Public Policy and Administration


Ross Alexander


The use of conducted energy devices (CEDs; e.g., TASER) in the U.S. has increased significantly since their endorsement by the police in the 1990s. Police administrators have struggled with CED placement in use of force continuums, and citizens have voiced concerns regarding their disproportionate use and health effects. An increase in understanding of the value of CEDs, specifically the devices’ role when used as a threat only, provides police administrators with more significant insights regarding their appropriate placement in department policies, which leads to more proportionate use by police officers. This phenomenological study explored police officers’ lived experiences involving displaying and threatening the use of CEDs on noncompliant individuals. The theoretical foundation of this study was prospect theory. Participants consisted of a purposive sample of five police officers from a municipal police department in Florida who used CEDs. Data were collected from semi structured interviews. The data were coded and analyzed by using a modification of the Van Kaam method of analysis as presented in Moustakas. Findings were presented in the form of five themes. Findings showed police officers perceived the TASER to be an effective tool in achieving compliance when used as a threat.
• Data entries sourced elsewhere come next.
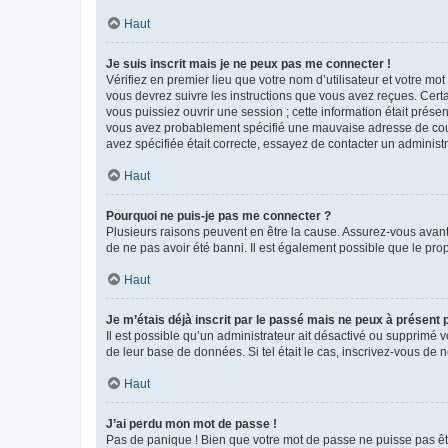
Haut
Je suis inscrit mais je ne peux pas me connecter !
Vérifiez en premier lieu que votre nom d’utilisateur et votre mo
vous devrez suivre les instructions que vous avez reçues. Cert
vous puissiez ouvrir une session ; cette information était présen
vous avez probablement spécifié une mauvaise adresse de courrie
avez spécifiée était correcte, essayez de contacter un administ
Haut
Pourquoi ne puis-je pas me connecter ?
Plusieurs raisons peuvent en être la cause. Assurez-vous avant t
de ne pas avoir été banni. Il est également possible que le propr
Haut
Je m’étais déjà inscrit par le passé mais ne peux à présent
Il est possible qu’un administrateur ait désactivé ou supprimé 
de leur base de données. Si tel était le cas, inscrivez-vous de
Haut
J’ai perdu mon mot de passe !
Pas de panique ! Bien que votre mot de passe ne puisse pas être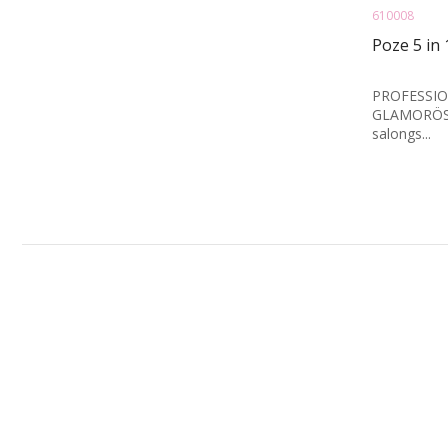
610008
Poze 5 in 
PROFESSION
GLAMORÖS
salongs...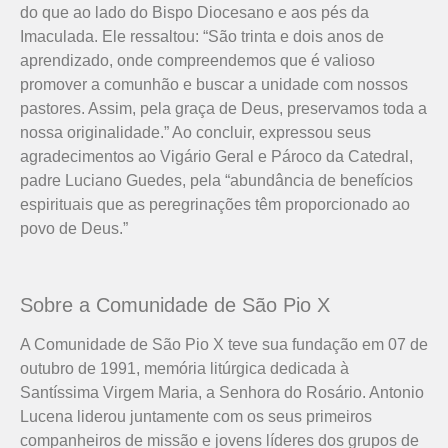
do que ao lado do Bispo Diocesano e aos pés da
Imaculada. Ele ressaltou: “São trinta e dois anos de
aprendizado, onde compreendemos que é valioso
promover a comunhão e buscar a unidade com nossos
pastores. Assim, pela graça de Deus, preservamos toda a
nossa originalidade.” Ao concluir, expressou seus
agradecimentos ao Vigário Geral e Pároco da Catedral,
padre Luciano Guedes, pela “abundância de benefícios
espirituais que as peregrinações têm proporcionado ao
povo de Deus.”
Sobre a Comunidade de São Pio X
A Comunidade de São Pio X teve sua fundação em 07 de
outubro de 1991, memória litúrgica dedicada à
Santíssima Virgem Maria, a Senhora do Rosário. Antonio
Lucena liderou juntamente com os seus primeiros
companheiros de missão e jovens líderes dos grupos de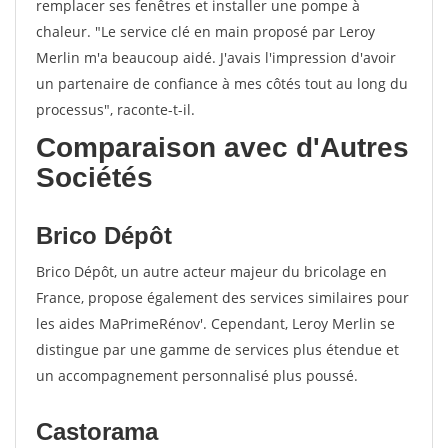
remplacer ses fenêtres et installer une pompe à
chaleur. "Le service clé en main proposé par Leroy
Merlin m'a beaucoup aidé. J'avais l'impression d'avoir
un partenaire de confiance à mes côtés tout au long du
processus", raconte-t-il.
Comparaison avec d'Autres
Sociétés
Brico Dépôt
Brico Dépôt, un autre acteur majeur du bricolage en
France, propose également des services similaires pour
les aides MaPrimeRénov'. Cependant, Leroy Merlin se
distingue par une gamme de services plus étendue et
un accompagnement personnalisé plus poussé.
Castorama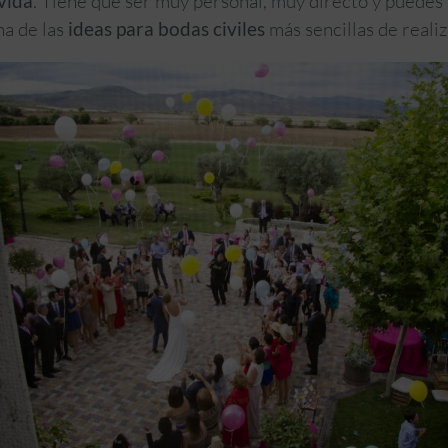
vida
. Tiene que ser muy personal, muy directo y puedes
na de las
ideas para bodas civiles
más sencillas de realiz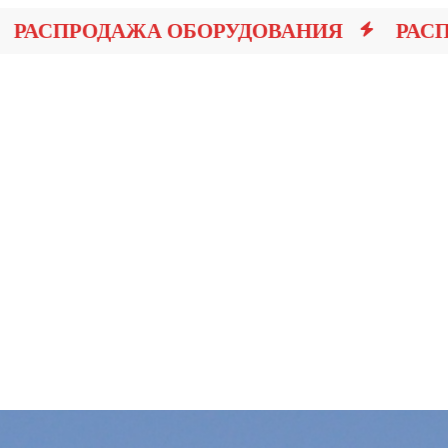
ПРОДАЖА ОБОРУДОВАНИЯ
РАСПРОД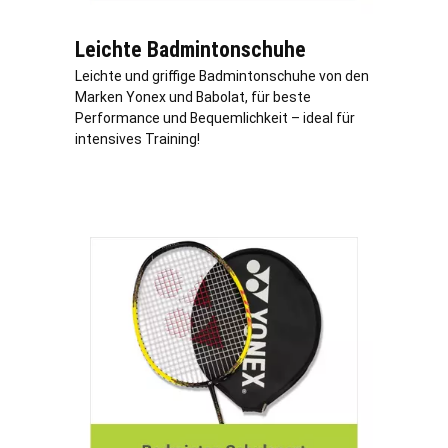
Leichte Badmintonschuhe
Leichte und griffige Badmintonschuhe von den
Marken Yonex und Babolat, für beste
Performance und Bequemlichkeit – ideal für
intensives Training!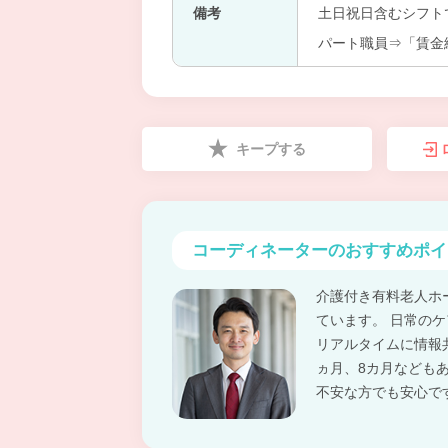
備考
土日祝日含むシフト
パート職員⇒「賃金
キープする
コーディネーターの
おすすめポイ
介護付き有料老人ホ
ています。 日常の
リアルタイムに情報
ヵ月、8カ月なども
不安な方でも安心で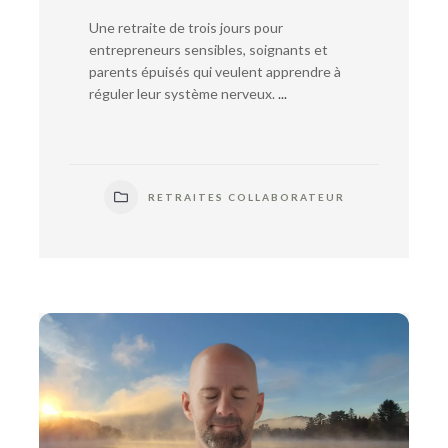
Une retraite de trois jours pour
entrepreneurs sensibles, soignants et
parents épuisés qui veulent apprendre à
réguler leur système nerveux.
...
RETRAITES COLLABORATEUR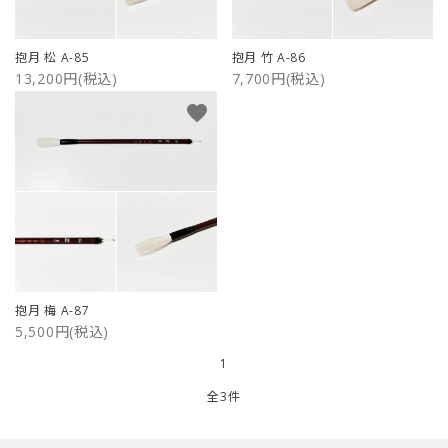
ご利用ガイド
抱月 松 A-85
抱月 竹 A-86
13,200円(税込)
7,700円(税込)
プライバシーポリシー
favorite
特定商取引法について
お問い合わせ
抱月 梅 A-87
5,500円(税込)
1
全3件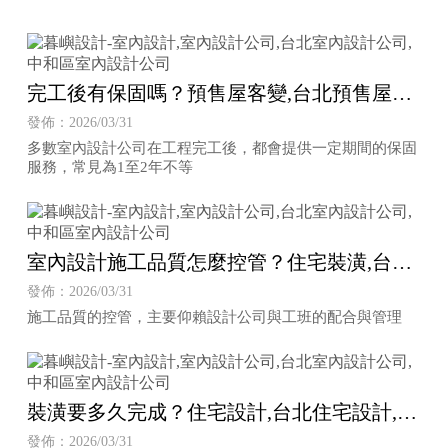
完工後有保固嗎？預售屋客變,台北預售屋客
變,中和區預售屋客變
發佈：2026/03/31
多數室內設計公司在工程完工後，都會提供一定期間的保固
服務，常見為1至2年不等
室內設計施工品質怎麼控管？住宅裝潢,台北
住宅裝潢,中和區住宅裝潢
發佈：2026/03/31
施工品質的控管，主要仰賴設計公司與工班的配合與管理
裝潢要多久完成？住宅設計,台北住宅設計,中
和區住宅設計
發佈：2026/03/31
Recommendations include developing further studies involving the inclusion of a warning stage in use of force continuums. The findings advance positive social change by providing policymakers additional insights into the value of CEDs and assisting them with determining their proper placement in the departments’ use of force policies. Proper CED placements in force continuums could result in a more balanced use of the devices and to a decrease in injuries to citizens.